We present a methodology for applying phenotype annotations to a comprehensive genome-wide association dataset and for ensuring compatibility with the Semantic Web. The annotations are used to assist with cross-species genotype and phenotype comparisons. However, further processing and deconstructions of terms may be required to facilitate automatic phenotype comparisons. The provision of GWAS nanopublications enables a new dimension for exploring GWAS data, by way of intrinsic links to related data resources within the Linked Data web. The value of such annotation and integration will grow as more biomedical resources adopt the standards of the Semantic Web.
The database resource GWAS Central http://www.gwascentral.org (established in 2007, then named HGVbaseG2P ) is a comprehensive central collection of genetic association data with a focus on advanced tools to integrate, search and compare summary-level data sets. GWAS Central is a core component of the GEN2PHEN project http://www.gen2phen.org, which aims to unify human and model organism genetic variation databases. The modular architecture of GWAS Central allows the infrastructure to be extended for use with different types of data, and it is anticipated that through future support from the BioSHaRE project http://www.bioshare.eu, GWAS Central will be extended to integrate exome and next-generation sequencing data.
Currently, GWAS Central collates data from a range of sources, including the published literature, collaborating databases such as the NHGRI GWAS Catalog , and direct submissions from collaborating investigators. A given study represented in GWAS Central may investigate the genetic association to a single phenotype, or a range of phenotypes, associated with a disease of interest. In the case of multiple phenotypes, “sub-studies” will be reported as separate experiments. For example, a single GWAS may identify common genetic variation altering the risk to type 2 diabetes susceptibility, and so report the results from single or multiple experiments investigating related traits such as fasting plasma glucose levels, insulin sensitivity index, insulin response or findings from a glucose tolerance test. GWAS Central captures this distinction and reports the individual phenotype tested as well as the disease of interest.
GWAS Central currently holds 1664 reported phenotypes (Figure 1; blue line). Identical phenotypes may be described differently between studies due to inconsistencies associated with variations in terminology use and in editorial style of authors when describing the phenotypes. A pragmatic solution was required to allow harmonisation of the GWAS phenotype descriptions to facilitate consistent querying within GWAS Central, and to ensure that the phenotype data can be accessed and understood using a semantic standard to allow data integration.
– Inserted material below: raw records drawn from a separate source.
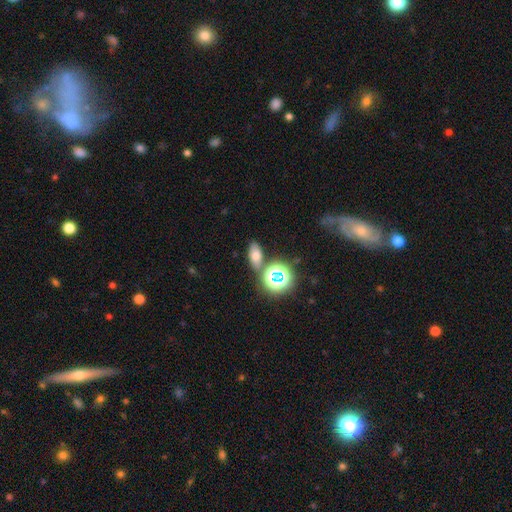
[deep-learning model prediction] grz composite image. It shows a smooth galaxy with no disk features (60%) that is in between round and cigar-shaped (78%). Merging: none (77%).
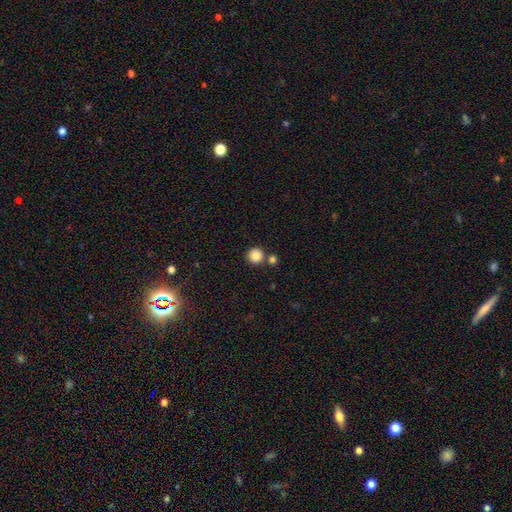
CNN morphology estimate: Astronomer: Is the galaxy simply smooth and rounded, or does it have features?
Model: smooth — 86%.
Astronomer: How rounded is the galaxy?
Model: round — 94%.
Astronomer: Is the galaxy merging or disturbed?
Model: none — 76%.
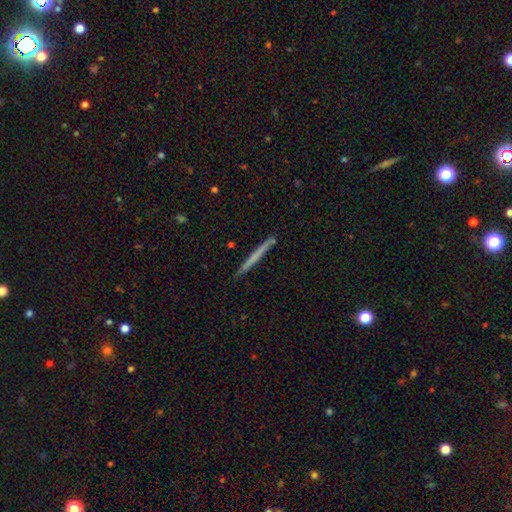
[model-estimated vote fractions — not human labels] Overall: smooth (54%; featured or disk 41%). How rounded: cigar-shaped (97%). Merging: none (91%).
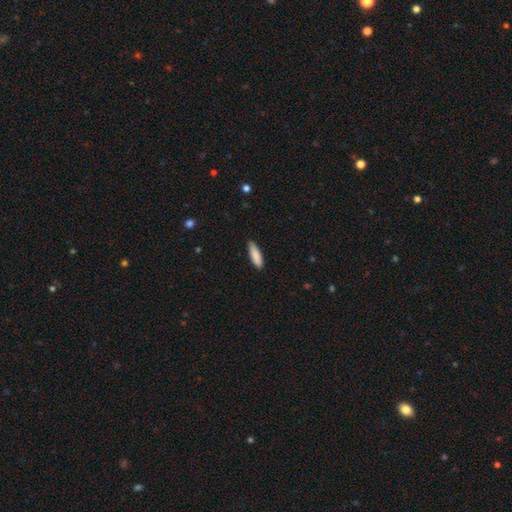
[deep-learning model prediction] smooth_or_featured: smooth (p=0.87) [alt: featured or disk p=0.07]
how_rounded: cigar-shaped (p=0.56) [alt: in between p=0.43]
merging: none (p=0.84) [alt: minor disturbance p=0.13]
The benefits of ontologies in resolving ambiguity associated with divergent and “free-text” nomenclature are well documented . The issues surrounding the reusability of phenotype descriptions within GWAS Central are typical of problems tackled by groups working on the controlled vocabulary of other model organisms, for example yeast , worm  and mouse . In these cases, either new phenotype ontologies were built or existing ontologies were applied within a meaningful annotation framework.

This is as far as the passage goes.